== Exercise directions ==
Look through the records below and give the number of lines holding the string "работы", nothing more.

-.-.-

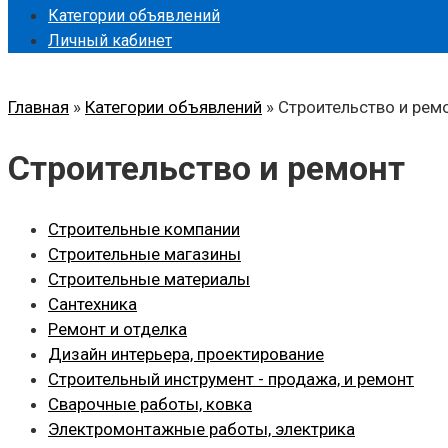
Категории объявлений
Личный кабинет
Главная
»
Категории объявлений
»
Строительство и рем
Строительство и ремонт
Строительные компании
Строительные магазины
Строительные материалы
Сантехника
Ремонт и отделка
Дизайн интерьера, проектирование
Строительный инструмент - продажа, и ремонт
Сварочные работы, ковка
Электромонтажные работы, электрика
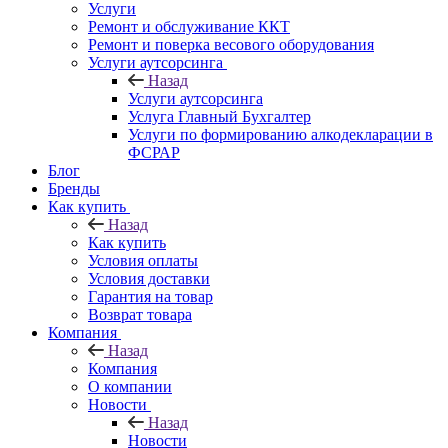
Услуги
Ремонт и обслуживание ККТ
Ремонт и поверка весового оборудования
Услуги аутсорсинга
Назад
Услуги аутсорсинга
Услуга Главный Бухгалтер
Услуги по формированию алкодекларации в
ФСРАР
Блог
Бренды
Как купить
Назад
Как купить
Условия оплаты
Условия доставки
Гарантия на товар
Возврат товара
Компания
Назад
Компания
О компании
Новости
Назад
Новости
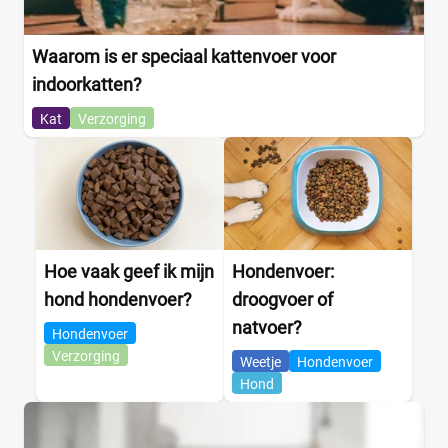
Waarom is er speciaal kattenvoer voor
indoorkatten?
Kat
Verzorging
Hoe vaak geef ik mijn
Hondenvoer:
hond hondenvoer?
droogvoer of
natvoer?
Hondenvoer
Verzorging
Weetje
Hondenvoer
Hond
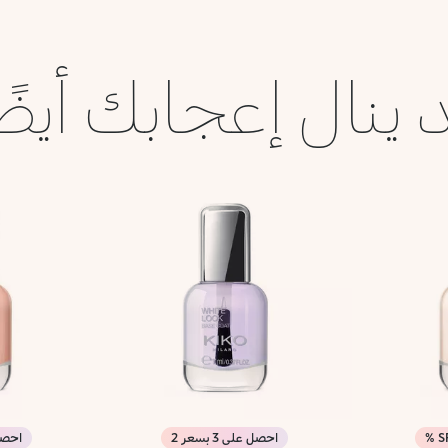
 ينال إعجابك أيضً
S
احصل على 3 بسعر 2
احصل عل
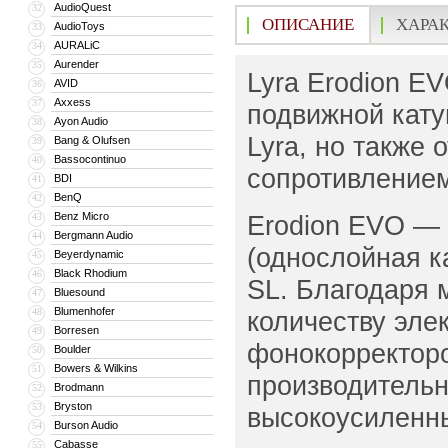
AudioQuest
32
ОПИСАНИЕ
ХАРА
AudioToys
33
AURALiC
34
Aurender
35
Lyra Erodion 
AVID
36
Axxess
37
подвижной кату
Ayon Audio
38
Lyra, но также
Bang & Olufsen
39
Bassocontinuo
40
сопротивление
BDI
41
BenQ
42
Benz Micro
Erodion EVO — 
43
Bergmann Audio
44
(однослойная к
Beyerdynamic
45
Black Rhodium
46
SL. Благодаря
Bluesound
47
Blumenhofer
48
количеству эле
Borresen
49
фонокорректор
Boulder
50
Bowers & Wilkins
51
производительно
Brodmann
52
Bryston
53
высокоусиленн
Burson Audio
54
Cabasse
55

-.-.-

== Solution to this task ==
2